The Guardian reports
The world of university research has long been held to ransom by academic publishers charging exorbitant prices for subscriptions – but that may all be about to end. As one of the characters in George Bernard Shaw’s play The Doctor’s Dilemma observes: “All professions are conspiracies against the laity.” To update the observation for a contemporary audience, simply replace the term “professions” with “publishers of academic journals” and you’ve got it in one. For, without the knowledge of the general public, a racket of monumental proportions has been milking the taxpayer for decades. It works like this. If you’re a researcher in any academic discipline, your reputation and career prospects are largely determined by your publications in journals of mind-bending specialisation – like Tetrahedron, a journal specialising in organic chemistry and published by the Dutch company Elsevier.
But (I can hear some say)
Everything that appears in such journals is peer-reviewed – that is to say, vetted by at least two experts in the field. This is the main quality-assurance mechanism used in scientific research, and it’s what sets scholarly publication apart from most other forms of publishing.
Ah, but the problem is that ‘peer review’ still allows just as much rubbish through if it didn’t exist. Worse still, the only people who really profit from the process are the journal publishers.
This [i.e., the entire ‘peer review scam] gives enormous power to outfits like Elsevier that publish key journals. And guess what? They wield that power. An annual subscription to Tetrahedron, for example, costs a university library $20,269 (£12,600). And if you want Biochimica et Biophysica Acta, that’ll set the library back €18,710 (£11,600) a year. Not all journals are this pricey, but the average cost of an annual subscription to a chemistry journal is still $3,792 and many journals cost far more. The result is that unconscionable amounts of public money are extracted from our hapless universities in the form of what are, effectively, monopoly rents for a few publishers. Most major British universities are giving between £4m and £6m a year to outfits like Elsevier, and the bill has been rising faster than the rate of inflation over the years.
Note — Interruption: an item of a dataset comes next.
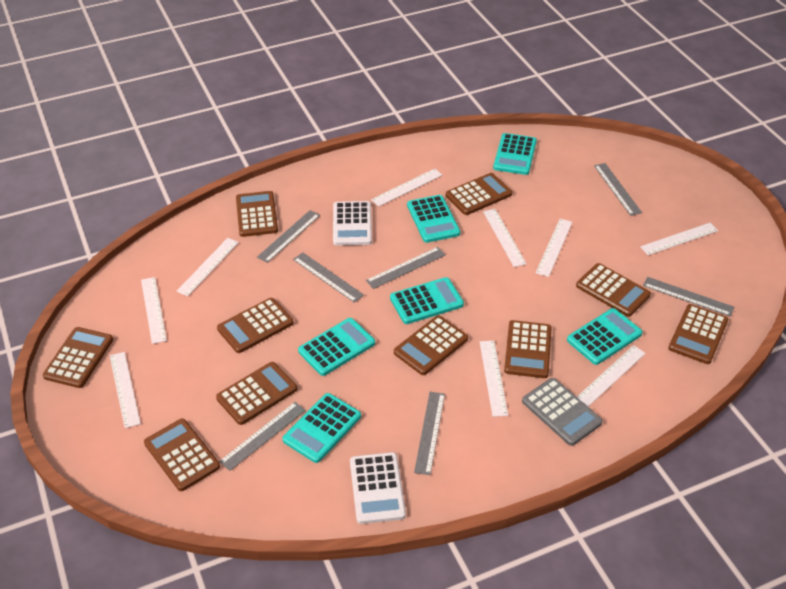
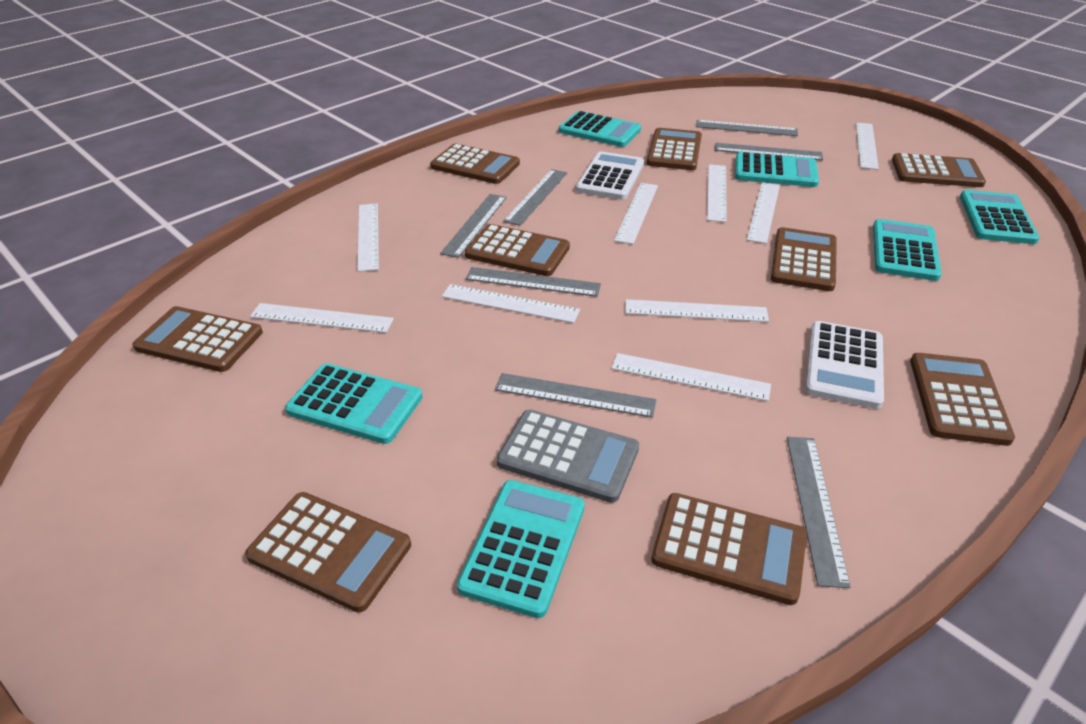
brown calculator: 10 -> 9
And you thought JBL was expensive… Ha!
But it’s not just the exorbitant subscriptions that stink; it’s the intrinsic absurdity of what’s involved in the academic publishing racket. Most publishers, after all, have at least to pay for the content they publish. But not Elsevier, Springer et al. Their content is provided free by researchers, most of whose salaries are paid by you and me.
So who benefits from ‘peer reviewed publications’? No one but the publishers (and the people silly enough to buy into the ‘we’ll give you the prestige you crave’ lunacy).
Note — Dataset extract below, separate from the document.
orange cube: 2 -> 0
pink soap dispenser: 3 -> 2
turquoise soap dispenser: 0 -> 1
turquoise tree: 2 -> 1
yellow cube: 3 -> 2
And then the publishers not only assert copyright claims on the content they have acquired for nothing, but charge publicly funded universities monopoly prices to get access to it.
We call that a ripoff.
The most astonishing thing about this is not so much that it goes on, but that people have put up with it for so long. Talk to university librarians about extortionist journal subscriptions and mostly all you will get is a pained shrug. The librarians know it’s a racket, but they feel powerless to act because if they refused to pay the monopoly rents then their academics – who, after all, are under the cosh of publish-or-perish mandates – would react furiously (and vituperatively).
Most importantly of all-
Which is why the recent initiative by a Cambridge academic, Tim Gowers, is so interesting and important. Professor Gowers is a recipient of the Fields medal, which is the mathematics equivalent of a Nobel prize, so they don’t come more eminent than him. In a memorable blogpost, Gowers announced that henceforth he would not be submitting articles to Elsevier’s journals and that he would also be refusing to peer-review articles for them. His post struck a nerve, attracting thousands of readers and commenters and stimulating one of them to set up a campaigning website, The Cost of Knowledge, which enables academics to register their objections to Elsevier. To date, more than 9,000 have done so.
It’s a shame so many biblical scholars don’t have the moral courage to stand up to greed. At least some of the sciency people do.